Reproduce the stretch of the post on February's revenue numbers from "February’s weak revenue numbers were" through "before adjusting for inflation.", with "paltry" changed to "meager".

▶ _Text for analysis_
=== Begin Enclosure ===

Blog Posts > February’s Weak Revenue Numbers Warning of Things to Come
March 5, 2024

February’s Weak Revenue Numbers Warning of Things to Come

Now that West Virginia families and businesses are filing their 2023 taxes, the state is beginning to see the full impact of tax changes enacted last year. February’s revenue collections were historically weak, coming in 30 percent, or $124 million, below last February’s collections. February’s revenue numbers are the worst in at least a decade when adjusting for inflation. West Virginia’s total revenue gap eight months into the fiscal year now stands at $502 million below this point last fiscal year. While revenue officials in the Justice Administration have tried to explain February’s numbers as a “quirk” or timing issue, in reality, the quirk was actually artificially inflated personal income tax collections in the first half of the year, whereas what we are seeing now is likely to give us a more accurate overall picture of the impact of recent tax changes.

February’s weak revenue numbers were driven by income tax collections, which came in at just $28.9 million–well below the estimate of $91.5 million–as well as 76 percent, or $93.1 million, below last February’s collections of $122.0 million. Even with an estimate far below FY 2023’s income tax collections, this February’s collections came in dramatically low.

February’s paltry $28.9 million in personal income tax collections marks the worst month in at least a decade, even before adjusting for inflation.

=== End Enclosure ===

▶ _Dataset section_
=== Begin Enclosure ===

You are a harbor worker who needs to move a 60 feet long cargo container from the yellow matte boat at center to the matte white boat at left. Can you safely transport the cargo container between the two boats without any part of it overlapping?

=== End Enclosure ===

▶ _Task output_
February’s weak revenue numbers were driven by income tax collections, which came in at just $28.9 million–well below the estimate of $91.5 million–as well as 76 percent, or $93.1 million, below last February’s collections of $122.0 million. Even with an estimate far below FY 2023’s income tax collections, this February’s collections came in dramatically low.

February’s meager $28.9 million in personal income tax collections marks the worst month in at least a decade, even before adjusting for inflation.